Les manifs organisées en écho aux événements américains révèlent la profonde division du mouvement antiraciste en France.
C’est une vieille querelle qui revient sur le devant de la scène. A la faveur des rassemblements contre le racisme et les violences policières qui se multiplient en France, les divisions du mouvement antiraciste éclatent de nouveau. C’est une fracture aussi bien politique que générationnelle et idéologique. Depuis la mort de George Floyd, cet Afro-Américain de 46 ans asphyxié sous le genou d’un policier blanc, c’est le comité Adama qui a été en France le plus prompt à mobiliser sur l’émotion planétaire.
En rassemblant le 2 juin près de 20 000 personnes devant le tribunal de grande instance de Paris, Assa Traoré et ses proches ont marqué les esprits et donné une résonance médiatique à leur combat pour la vérité dans l’affaire Adama et contre les violences policières. Dans la foule compacte, jeune, métissée, des jeunes issus des quartiers, plusieurs célébrités dont l’actrice Adèle Haenel, des compagnons de route et des politiques venus en leur nom, comme les députés « insoumis » Clémentine Autain et Eric Coquerel, ou encore la sénatrice écolo Esther Benbassa.
« Une tentative de récupération »
Au milieu de la foule, deux « gilets jaunes » proches du comité tiennent fièrement une banderole où on peut lire : « Où étiez-vous quand Adama, Zineb, Zyed et Bouna [deux jeunes morts à Clichy-sous-Bois en échappant à un contrôle policier en 2005, NDLR] étaient assassinés par la police, quand les gilets jaunes étaient mutilés, entôlés, réprimés ? » Très critique à l’égard de ce rassemblement, l’un deux précise : « Le PS et les partis de gauche tentent de se racheter une image pour pas cher avec la mort de George Floyd. Mais ils ont fait quoi les socialistes quand ils étaient au pouvoir contre les violences policières ? SOS est leur cache-sexe. »
Entre SOS Racisme, fondé en 1984 dans la foulée de la « Marche des beurs » et le comité lancé après la mort d’Adama Traoré le 19 juillet 2016, c’est peu dire que le courant ne passe pas. Il y a d’un côté un antiracisme institutionnel fondé sur la défense d’un universalisme républicain, mais aujourd’hui en perte d’influence. Et de l’autre un antiracisme originaire de la banlieue, qui se défie de toute tutelle politique.

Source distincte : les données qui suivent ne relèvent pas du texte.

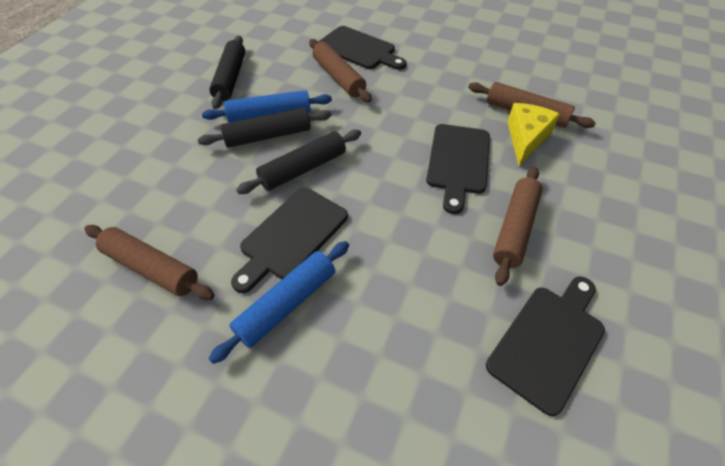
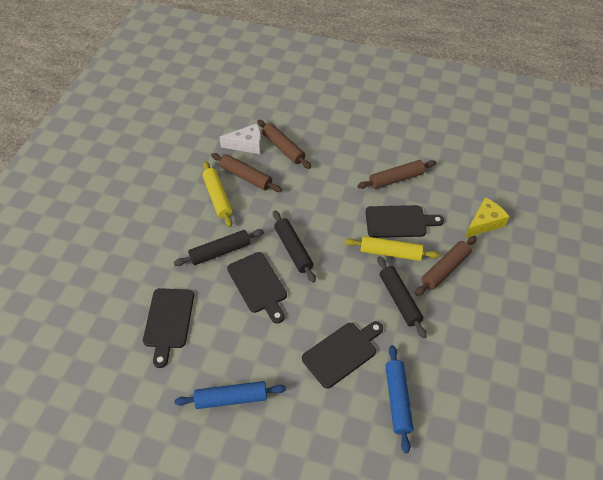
white cheese: none = 0 -> [219,124,262,154] = 1
yellow rolling pin: none = 0 -> [202,161,233,227] [344,236,440,261] = 2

Dès lors, même si elle et les membres du comité Adama espèrent élargir leur mouvement, pas question de se rendre place de la République. « C’est un rassemblement qui se fait sans évoquer ce qui se passe en France, c’est une nouvelle violence que les militants et les familles des victimes doivent subir de nouveau », a affirmé Youcef Brakni.
Au sein de cette petite organisation, on estime que le Parti socialiste et SOS Racisme ont trahi l’élan né de la Marche pour l’égalité, « mal renommée “Marche des beurs” ». « Il y a eu un détournement de cette parole politique. On ne laissera pas 1983 se refaire. Nous avons appris des erreurs de nos aînés », poursuit cette cheville ouvrière du comité. Soutien de la famille Traoré, le militant Taha Bouhafs le dit plus crûment en qualifiant SOS Racisme ainsi : « Nos ennemis de toujours dans la lutte antiraciste ».
« Il y a une différence de vue philosophique », observe à distance Frédéric Potier, le délégué interministériel à la lutte contre le racisme, l’antisémitisme et la haine anti-LGBT. « SOS Racisme, comme la Licra, le Mrap ou la LDH sont universalistes et défendent des personnes qui ont des droits. Il me semble que les collectifs comme le comité Adama ne portent pas une vision globale mais plutôt des combats segmentés. »
« SOS ne pèse plus rien dans les banlieues »
Chez les fondateurs de SOS Racisme et toute une frange du Parti socialiste, on considère que les deux organisations rejouent le débat entre universalistes et communautaristes. « Le comité Adama connaît son heure de gloire en maniant intelligemment les images qui arrivent des Etats-Unis. Il fait de la politique, et il est aujourd’hui dans la main de l’extrême gauche indigéniste », croit savoir un ancien de « SOS » qui préfère rester anonyme. Une différence d’approche également perceptible dans le discours sur les violences policières. Tandis que « SOS » demande aux autorités qu’elles reconnaissent l’existence du racisme dans la police, le comité Adama exige, lui, l’interdiction des techniques d’immobilisation.
« C’est un antiracisme de salon versus un antiracisme des quartiers, la concertation contre la confrontation. SOS ne pèse plus rien dans les banlieues, analyse un cadre d’EELV et bon connaisseur du mouvement. Or, c’est là que les Noirs et les Arabes subissent les violences policières, le comité Adama vient combler ce vide. » Et prendre sa place de manière durable ? Comme un pied de nez, les membres du comité Adama ont donné rendez-vous « au peuple français » samedi 13 juin place de la République à Paris pour une marche nationale. « Nous sommes au début du combat », assure Assa Traoré, avec en ligne de mire le quatrième anniversaire de la mort d’Adama le 19 juillet prochain. Ses proches rêvent à haute voix d’une « génération Adama » qui se lèverait face aux violences policières. Ils se disent prêts à « descendre chaque semaine dans la rue ».